Now 21, a firefighter and emergency medical technician, he rides either a fire engine or an ambulance to help others. He also trains schoolchildren in fire safety and prevention.
"We see a lot of tragedy, but we get to help a lot of people, and that's a good thing," said Jeremiah. "One of the things I like about it is I'm now working in the same community where I grew up, and all the people who helped me when I was younger with cancer, I'm able to return the favor now."
He wants cancer patients to know that even though the treatment is hard and feels like it's never going to end, "Don't give up. Just don't give up. Hang in there and have hope."
Jessica S., Psychology Major
Jessica S. was 11 when she experienced four blows within a few months that most people don’t have in a full lifetime. First, in November 1993, she was diagnosed with osteogenic sarcoma (bone cancer). Three months later, her father died suddenly of a brain aneurysm. Three weeks after that she had one of her legs amputated due to her disease. The end of that same month a tornado destroyed her family's house while they were away in Atlanta for her treatment.
Her picture of two friends' hands reaching out towards each other show her radiant spirit and the strength of support. "Sometimes I feel like this experience will never end. But I know it will. Having my friends makes me want to keep on going. Friends are forever," reads the caption.
Now 19, Jessica is a junior in college studying psychology and pursuing a career in helping others through counseling.
"What she discovered through all her tragedies was not bitterness or anger, but a value and richness in friendship," said Howard. "Instead of taking the road to despair, she came through with a beautiful attitude about life. It knocks you out. She's going to have a lot to offer the field of psychology."

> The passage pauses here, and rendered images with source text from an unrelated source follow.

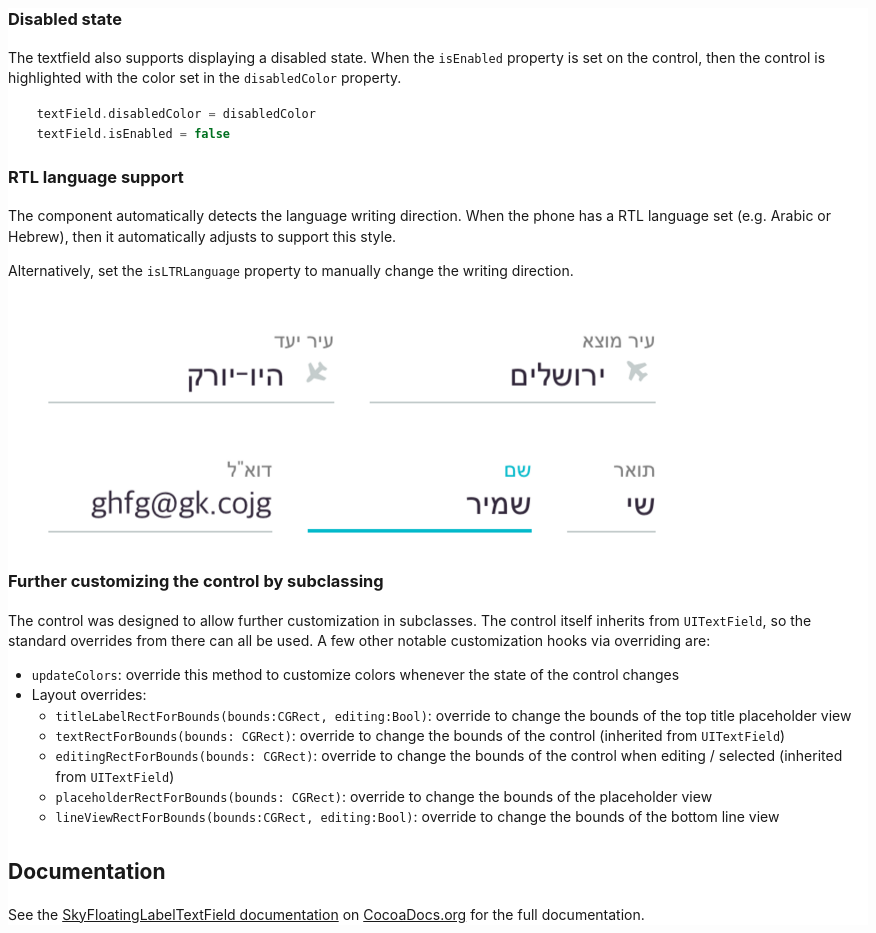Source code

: ### Disabled state
The textfield also supports displaying a disabled state. When the `isEnabled` property is set on the control, then the control is highlighted with the color set in the `disabledColor` property.
```swift
    textField.disabledColor = disabledColor
    textField.isEnabled = false
```
### RTL language support

The component automatically detects the language writing direction. When the phone has a RTL language set (e.g. Arabic or Hebrew), then it automatically adjusts to support this style.

Alternatively, set the `isLTRLanguage` property to manually change the writing direction.

![](/SkyFloatingLabelTextField/images/RTL-example.png)

### Further customizing the control by subclassing

The control was designed to allow further customization in subclasses. The control itself inherits from `UITextField`, so the standard overrides from there can all be used. A few other notable customization hooks via overriding are:
- `updateColors`: override this method to customize colors whenever the state of the control changes
- Layout overrides:
  - `titleLabelRectForBounds(bounds:CGRect, editing:Bool)`:  override to change the bounds of the top title placeholder view
  - `textRectForBounds(bounds: CGRect)`: override to change the bounds of the control (inherited from `UITextField`)
  - `editingRectForBounds(bounds: CGRect)`: override to change the bounds of the control when editing / selected (inherited from `UITextField`)
  - `placeholderRectForBounds(bounds: CGRect)`:  override to change the bounds of the placeholder view
  - `lineViewRectForBounds(bounds:CGRect, editing:Bool)`: override to change the bounds of the bottom line view

## Documentation

See the [SkyFloatingLabelTextField documentation](http://cocoadocs.org/docsets/SkyFloatingLabelTextField) on [CocoaDocs.org](http://cocoadocs.org) for the full documentation.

For people who are dealing with cancer themselves or have children with cancer, this book shows the other side of the tunnel — a full life in which to live out their dreams. Even for those who don't have cancer, but are struggling to thrive, the children in Angels & Monsters give the courage of grabbing the present and turning towards the future, of not looking back.
"Each [child] has in his or her soul the essence of truth — pure, honest, and undiluted by adulthood," said Howard. "Their truth has no room for negotiation. It is simple and infinite, and it is their gift to us."